EXTRAIT DE PAGE
--- --- ---
Le Secrétariat du Conseil du Trésor semble aborder de façon passive la surveillance de la gestion financière des ministères, de leurs systèmes de contrôle et de leur conformité aux politiques du Conseil du Trésor. Il dit que les ministères doivent se conformer aux politiques du Conseil du Trésor, mais il ne semble pas faire grand-chose pour confirmer que les ministères respectent ces politiques. Le Conseil du Trésor adopte des règles et assortit les dépenses de conditions. Pourtant, le processus de suivi et de vérification du Secrétariat se réduit à fort peu de chose. La fonction de remise en question, au stade de l’approbation des présentations au Conseil du Trésor, ne suffit pas. Le Secrétariat a besoin d’un mécanisme pour surveiller les ministères et s’assurer qu’ils respectent ses directives. Il doit être en mesure de repérer les cas où les politiques n’ont pas été suivies au lieu d’attendre que le vérificateur général les lui signale, car il est alors trop tard pour prévenir une gestion médiocre, l’effondrement des contrôles internes ou le gaspillage de fonds publics. Il y a plusieurs années, le Comité a appris avec étonnement que le Secrétariat du Conseil du Trésor n’était pas intervenu pour prévenir des erreurs de gestion graves et persistantes au Commissariat à la protection de la vie privée, problème qui vient de se reproduire au Bureau de l’enquêteur correctionnel[26].

Des politiques dépourvues de mécanismes de surveillance et d’exécution se résument à de bonnes idées. Le Comité est fermement convaincu que le Secrétariat du Conseil du Trésor a besoin de capacités et de systèmes d’information suffisants pour se livrer à une surveillance active sérieuse de la gestion financière des ministères et du respect, par les ministères, des politiques du Conseil du Trésor. Pour assurer une meilleure reddition publique des comptes à l’égard des activités de surveillance du Secrétariat du Conseil du Trésor, le Comité recommande :

Recommandation 9
Que le Secrétariat du Conseil du Trésor fasse une surveillance active de la conformité des ministères aux politiques de gestion financière du Conseil du Trésor et rende compte des résultats de cette surveillance active dans son rapport ministériel annuel sur le rendement.
--- --- ---
Données textuelles extraites de la page:
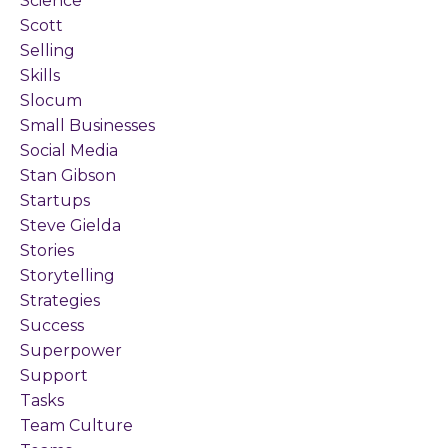
Science
Scott
Selling
Skills
Slocum
Small Businesses
Social Media
Stan Gibson
Startups
Steve Gielda
Stories
Storytelling
Strategies
Success
Superpower
Support
Tasks
Team Culture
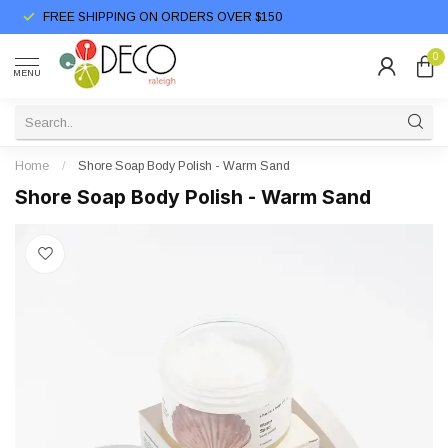
FREE SHIPPING ON ORDERS OVER $150
0
MENU
Home
/
Shore Soap Body Polish - Warm Sand
Shore Soap Body Polish - Warm Sand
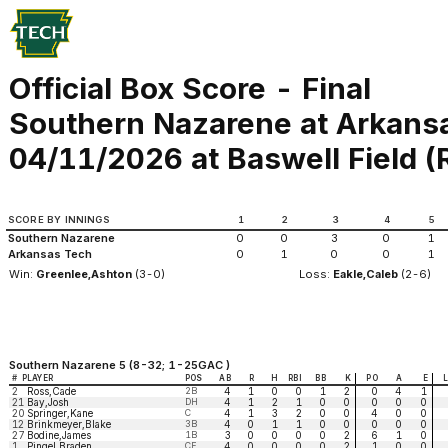
Official Box Score - Final
Southern Nazarene at Arkans
04/11/2026 at Baswell Field (Ru
SCORE BY INNINGS
1
2
3
4
5
Southern Nazarene
0
0
3
0
1
Arkansas Tech
0
1
0
0
1
Win:
Greenlee,Ashton
(3-0)
Loss:
Eakle,Caleb
(2-6)
Southern Nazarene 5 (8-32; 1-25GAC )
#
PLAYER
POS
AB
R
H
RBI
BB
K
PO
A
E
2
Ross,Cade
2B
4
1
0
0
1
2
0
4
1
21
Bay,Josh
DH
4
1
2
1
0
0
0
0
0
20
Springer,Kane
C
4
1
3
2
0
0
4
0
0
12
Brinkmeyer,Blake
3B
4
0
1
1
0
0
0
0
0
27
Bodine,James
1B
3
0
0
0
0
2
6
1
0
1
Pingel,Braden
CF
4
0
0
0
0
2
1
0
0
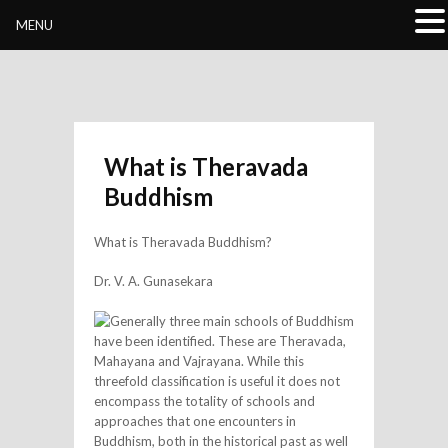
Buddhivihara.org
MENU
What is Theravada
Buddhism
What is Theravada Buddhism?
Dr. V. A. Gunasekara
Generally three main schools of Buddhism
have been identified. These are Theravada,
Mahayana and Vajrayana. While this
threefold classification is useful it does not
encompass the totality of schools and
approaches that one encounters in
Buddhism, both in the historical past as well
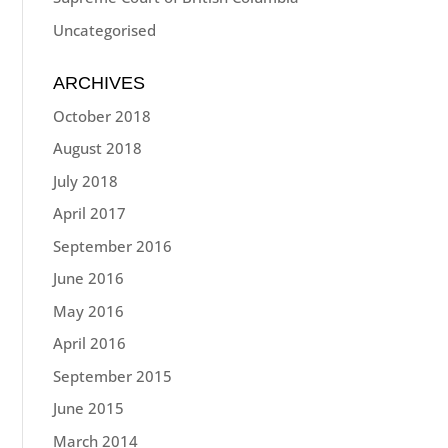
Uncategorised
ARCHIVES
October 2018
August 2018
July 2018
April 2017
September 2016
June 2016
May 2016
April 2016
September 2015
June 2015
March 2014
--- --- ---
TÂCHES À RÉALISER
A) Recopiez le passage de l'extrait sur le Conseil du Trésor situé entre « Des politiques dépourvues » et « sur le rendement. », ces deux bornes comprises.
B) Selon l'extrait sur le Conseil du Trésor, qu'est-il trop tard pour prévenir lorsque le vérificateur général signale les cas de non-respect des politiques ? Énumérez-les tous.
C) Résumez plus brièvement le paragraphe de l'extrait sur le Conseil du Trésor qui commence par « Des politiques dépourvues de mécanismes », en conservant ses faits essentiels.
Répondez en vous fondant uniquement sur l'extrait sur le Conseil du Trésor.

RÉPONSES DANS L'ORDRE
A)
Des politiques dépourvues de mécanismes de surveillance et d’exécution se résument à de bonnes idées. Le Comité est fermement convaincu que le Secrétariat du Conseil du Trésor a besoin de capacités et de systèmes d’information suffisants pour se livrer à une surveillance active sérieuse de la gestion financière des ministères et du respect, par les ministères, des politiques du Conseil du Trésor. Pour assurer une meilleure reddition publique des comptes à l’égard des activités de surveillance du Secrétariat du Conseil du Trésor, le Comité recommande :

Recommandation 9
Que le Secrétariat du Conseil du Trésor fasse une surveillance active de la conformité des ministères aux politiques de gestion financière du Conseil du Trésor et rende compte des résultats de cette surveillance active dans son rapport ministériel annuel sur le rendement.

B)
- une gestion médiocre
- l'effondrement des contrôles internes
- le gaspillage de fonds publics

C) Sans mécanismes de surveillance et d'exécution, les politiques ne sont que de bonnes idées. Le Comité est fermement convaincu que le Secrétariat du Conseil du Trésor doit disposer de capacités et de systèmes d'information suffisants pour surveiller activement la gestion financière des ministères et leur respect des politiques du Conseil du Trésor. Afin d'améliorer la reddition publique des comptes sur ces activités de surveillance, le Comité formule une recommandation.